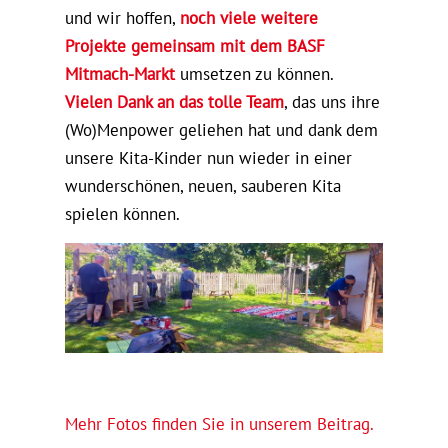
und wir hoffen,
noch viele weitere
Projekte gemeinsam mit dem BASF
Mitmach-Markt
umsetzen zu können.
Vielen Dank an das tolle Team
, das uns ihre
(Wo)Menpower geliehen hat und dank dem
unsere Kita-Kinder nun wieder in einer
wunderschönen, neuen, sauberen Kita
spielen können.
Mehr Fotos finden Sie in unserem Beitrag.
§ §
- **THE TASK**:
Rewrite these lines with "Team" replaced by "Kollegium", keeping everything else the same, and omit the pictures.

- **SOLVED PROBLEM**:
und wir hoffen,
noch viele weitere
Projekte gemeinsam mit dem BASF
Mitmach-Markt
umsetzen zu können.
Vielen Dank an das tolle Kollegium
, das uns ihre
(Wo)Menpower geliehen hat und dank dem
unsere Kita-Kinder nun wieder in einer
wunderschönen, neuen, sauberen Kita
spielen können.
Mehr Fotos finden Sie in unserem Beitrag.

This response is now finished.